Posted: 26/04/2010 at 23:01

Im no runner.............

I was lucky enough to secure a place in the VLM back in november last year, I have trained up to a 20 mile distance which was acheived with confidence and some energy in the bank. Over the months I have bought the gear, the trainers, the leggings, the shorts to cover the leggings, even a rucksack to carry the essentials. Come race day I felt very confident in my ability to cover the distance within the 4 hour mark however, I decided not to use the gels that I had used on my training runs because they gave me belly ache and associated 'troubles' so thought I would stick to water and kendle mint cake. The first half went well I was taking it nice and slow for a faster second half but then without warning my left leg cramped up. This began to spread from my toes to the hip. Then the right leg cramped up again from the toes to the hip. I have never suffered cramps before and found it almost unbearable and even if I could have suffered the pain my legs simply did not work. I felt spurred on by the crowd (one of whom caught me when both legs went at mile 19) I was determined to complete which I did but well outside of my time. This was both the worst and one of the best days of my life. Thanks to everyone who shouted my name and encouraged me along, thanks especially to those who straightened out my feet and legs when they were twisted below me.

Im was no runner, but now I have the kit, Ive done the miles and I have a story to tell...... Im a marathon runner and I am hooked. 


Posted: 27/04/2010 at 10:32

My name is Louise and this was my first Marathon.  I found the whole experience fantastic.  I knew from August last year that I had a charity place and built my training up gradually from being a complete non-runner through to Sunday in finishing the Marathon in 6:04:39. 

I had suffered from ITB during the last few weeks of my training and the furthest I had managed was about 14 miles, but I did do this on several occasions, mixed in with 6 and 7 milers every other day or so.  I rested completely for 10 days prior to the Marathon and the ITB didn't kick in until about mile 16.

My split times were 10 miles - 2hrs, 20 miles 4 and a half hours and finish as above.  This is because I power walked/hopped/hobbled the last nine miles but I was determined to finish.

I cried as I saw the 800m to go marker and really started sobbing when I went under the 385 yards to go banner, so much so that I was given the best hug ever by the lady who gave me my medal.

#### Your task
Retype the passage of the marathon posts that opens with the words containing "Posted: 27/04/2010 at" and closes with "Marathon in 6:04:39.". Nothing in the items matters for this.

#### Dataset
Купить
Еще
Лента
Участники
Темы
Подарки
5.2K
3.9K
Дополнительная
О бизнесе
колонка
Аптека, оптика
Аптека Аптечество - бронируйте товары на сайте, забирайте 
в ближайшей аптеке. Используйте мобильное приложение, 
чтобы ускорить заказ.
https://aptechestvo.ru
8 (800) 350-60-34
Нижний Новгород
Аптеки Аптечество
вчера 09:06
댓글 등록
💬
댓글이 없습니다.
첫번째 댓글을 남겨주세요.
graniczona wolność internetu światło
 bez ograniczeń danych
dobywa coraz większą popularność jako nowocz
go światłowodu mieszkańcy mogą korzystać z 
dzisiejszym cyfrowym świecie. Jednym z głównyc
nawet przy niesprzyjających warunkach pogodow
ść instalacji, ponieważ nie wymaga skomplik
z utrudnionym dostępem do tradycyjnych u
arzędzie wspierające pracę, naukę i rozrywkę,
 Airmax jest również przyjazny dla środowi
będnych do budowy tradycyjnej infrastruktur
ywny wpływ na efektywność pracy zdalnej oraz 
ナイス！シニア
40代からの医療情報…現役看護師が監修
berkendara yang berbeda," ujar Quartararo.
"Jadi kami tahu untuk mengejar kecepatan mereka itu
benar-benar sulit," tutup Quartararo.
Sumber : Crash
==
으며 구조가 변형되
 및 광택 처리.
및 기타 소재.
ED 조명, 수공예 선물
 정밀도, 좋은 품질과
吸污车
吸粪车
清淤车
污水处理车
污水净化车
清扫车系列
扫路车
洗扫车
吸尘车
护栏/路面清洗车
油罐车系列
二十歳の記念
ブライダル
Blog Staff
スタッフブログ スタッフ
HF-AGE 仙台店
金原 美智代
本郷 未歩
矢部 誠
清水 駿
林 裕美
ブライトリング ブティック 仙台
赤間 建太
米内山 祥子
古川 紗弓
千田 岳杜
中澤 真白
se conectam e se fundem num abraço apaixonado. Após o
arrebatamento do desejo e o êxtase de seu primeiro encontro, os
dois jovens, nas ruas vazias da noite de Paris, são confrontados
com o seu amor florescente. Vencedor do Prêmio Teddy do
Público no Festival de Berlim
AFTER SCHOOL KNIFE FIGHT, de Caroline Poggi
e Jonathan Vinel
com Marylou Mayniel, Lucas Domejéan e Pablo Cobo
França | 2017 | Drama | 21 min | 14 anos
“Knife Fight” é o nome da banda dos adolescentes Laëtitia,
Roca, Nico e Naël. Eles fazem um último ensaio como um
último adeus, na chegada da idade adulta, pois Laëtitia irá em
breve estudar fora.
==
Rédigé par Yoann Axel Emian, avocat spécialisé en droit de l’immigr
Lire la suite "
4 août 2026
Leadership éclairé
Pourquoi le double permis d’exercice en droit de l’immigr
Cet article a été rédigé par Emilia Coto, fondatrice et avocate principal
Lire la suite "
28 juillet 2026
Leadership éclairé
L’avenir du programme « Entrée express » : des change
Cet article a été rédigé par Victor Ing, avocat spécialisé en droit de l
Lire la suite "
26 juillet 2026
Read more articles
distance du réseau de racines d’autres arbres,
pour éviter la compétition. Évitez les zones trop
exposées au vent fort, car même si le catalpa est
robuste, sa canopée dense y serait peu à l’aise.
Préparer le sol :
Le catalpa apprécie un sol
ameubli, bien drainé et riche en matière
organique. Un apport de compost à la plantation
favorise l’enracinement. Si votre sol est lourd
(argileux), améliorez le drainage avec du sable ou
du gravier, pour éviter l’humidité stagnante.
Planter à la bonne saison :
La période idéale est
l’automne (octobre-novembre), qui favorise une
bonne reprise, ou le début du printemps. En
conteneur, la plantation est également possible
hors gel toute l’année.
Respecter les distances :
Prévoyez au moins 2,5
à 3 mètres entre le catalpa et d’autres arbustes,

#### Exercise answer
Posted: 27/04/2010 at 10:32

My name is Louise and this was my first Marathon.  I found the whole experience fantastic.  I knew from August last year that I had a charity place and built my training up gradually from being a complete non-runner through to Sunday in finishing the Marathon in 6:04:39.